Posts Tagged ‘music listening’
Creatures of Habit: A Response to Gabriel Kahane Concerning Spotify
This past week, composer/singer-songwriter Gabriel Kahane wrote a poignant editorial about the emergence of the music service Spotify and how it may adversely affect the way we consume music. As someone who has recently begun to use Spotify as a resource, I found his opinions to be particularly timely.
And yet I was somewhat troubled by what I perceived to be a prevailing idea–that the medium with which we listen to music ostensibly dictates how we listen:
I’d like to propose a third stream: that the problem we face is not one of economics, but of the spiritual nature of how [we] consume music. That is to say: what Spotify and illegally downloaded music have in common is that they both spiritually devalue music by making a surfeit of it too accessible.
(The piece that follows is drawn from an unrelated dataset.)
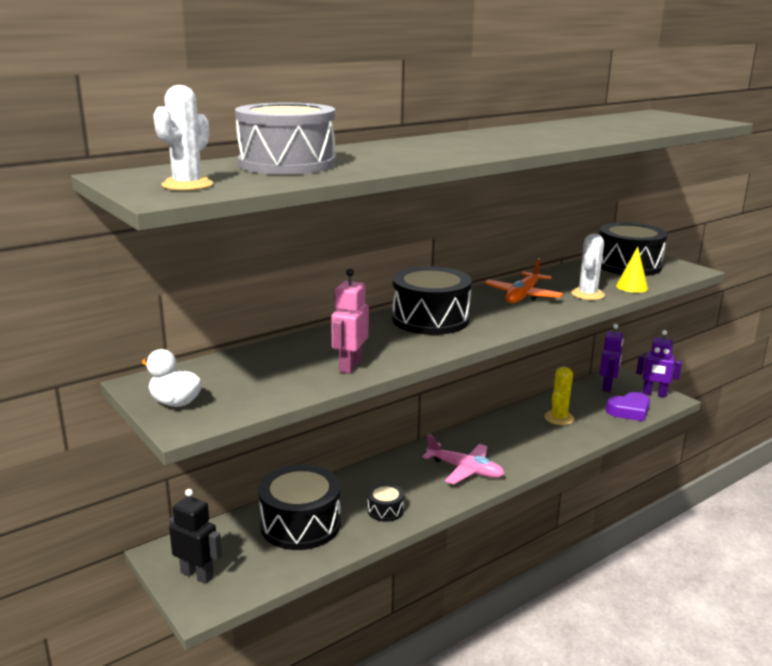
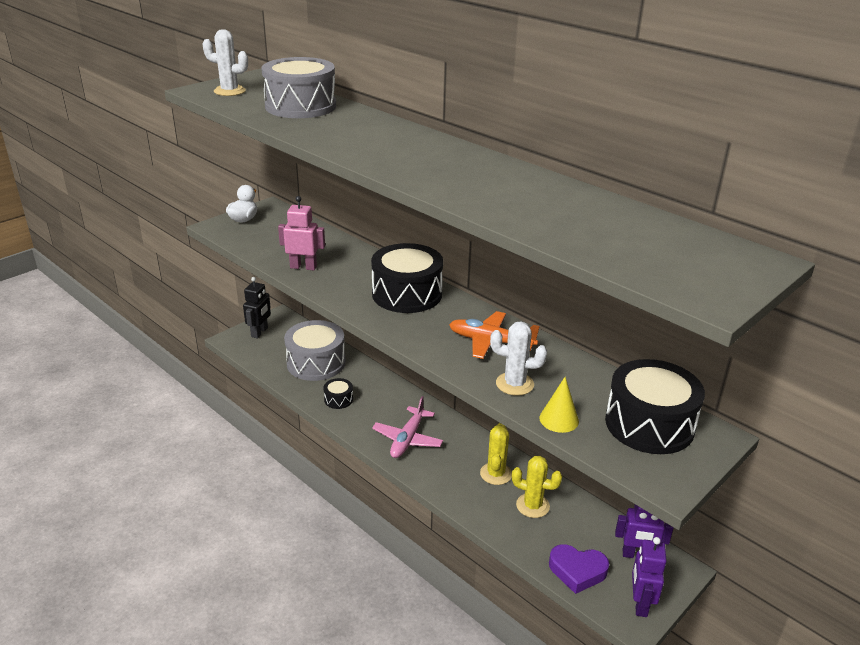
camera: 80 degrees right, 10 degrees up
black drum [258,465,341,550] -> grey drum [284,320,345,381]
purple heart [606,392,650,421] -> purple heart turned 45 degrees counterclockwise [549,544,609,594]
none -> yellow cactus [480,423,512,485]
Mr. Kahane seems to be saying that universal, unparalleled access to all music is somehow inherently bad. This seems dangerously paramount to saying, “The devil made me do it.” It’s not the mechanism with which we consume music that makes or breaks our listening experience, but rather what we do with that mechanism. How do we use Spotify and other technologies in an intelligent manner that rewards diligent and deliberate listening habits?
Ultimately, we as listeners must take personal responsibility for how we consume music. I concede that mediums such as the record player/vinyl challenge us to listen more intently, and in a way I consider more positive than others. But I can’t accept that listening to music digitally makes the experience any less meaningful because I now have access to more of it and will somehow listen “less.”
Discovering Spotify did not cause me to investigate more music less thoroughly. Rather, I applied my existing listening habits to my use of Spotify, particularly as a way to supplement my experience of a particular artist’s biography or to listen to specific recordings of a seminal work. In this way, the service can be used advantageously by completists or by intrepid listeners seeking to compare different recordings of the same composition.
Mr. Kahane refers to the onset of Spotify and “the demise of curation as it applies to one’s music collection” as cause-and-effect. But with regard to Spotify’s practical function, is that really true? Users may “star” songs and entire albums for later perusal, and there is of course the ability to create playlists. This latter function is arguably the most important aspect of the Spotify experience. How else can one organize a seemingly limitless library of music but through the use of personalized playlists? If this isn’t curation, what is it?
New developments in music consumption are inevitable, and increased access is part and parcel. Soon enough, the heir apparent of Spotify will emerge from the primordial sludge of technological innovation. But was our listening experience decimated in the path of the last digital music victor,in the wake of iTunes and the iPod and their irrevocable trajectories? No–essentially, we merely transferred our music collections to another format.
Now here is where Spotify’s function differentiates itself, and the subject of “complete access” becomes especially contentious. Is it really my music collection if I have access to everything? And herein, I think, is the underlying crux in Mr. Kahane’s perspective: What constitutes a personal music collection? Beyond a matter of spiritual value, I think Spotify raises vital questions about ownership and music-as-commodity.
Unfortunately, this is also where our topic, “Spotify and the Personal Listening Experience,” becomes derailed and turns instead into an economic quandary. By allowing users to access a vast cache for amounts ranging from free to $9.99, Spotify obscures the monetary value of music and fosters a communal atmosphere. And this is a real problem in an era in which the avenues for artist compensation are increasingly unclear. And as the following articles attest, Spotify similarly seems to have been largely ineffective in compensating artists for their craft.
First, some background history:
Guardian, August 2009 -
http://www.guardian.co.uk/music/musicblog/2009/aug/17/major-labels-spotify
The Music Void, October 2009 -
http://www.themusicvoid.com/2009/10/spotify-labels-win-artists-lose/
The latest events:
Billboard, August 2011 -
http://www.billboard.biz/bbbiz/industry/digital-and-mobile/century-media-label-pulls-music-from-spotify-1005309442.story
Music Ally, August 2011 -
http://musically.com/blog/2011/08/11/spotify-payouts-top-100m-as-it-responds-to-indie-label-critics/
Monetary issues aside, it’s important that we the listeners hold ourselves accountable for how we listen to music and how we use services such as Spotify. If we have caught ourselves devaluing the music listening as a spiritual experience, perhaps the enemy is us.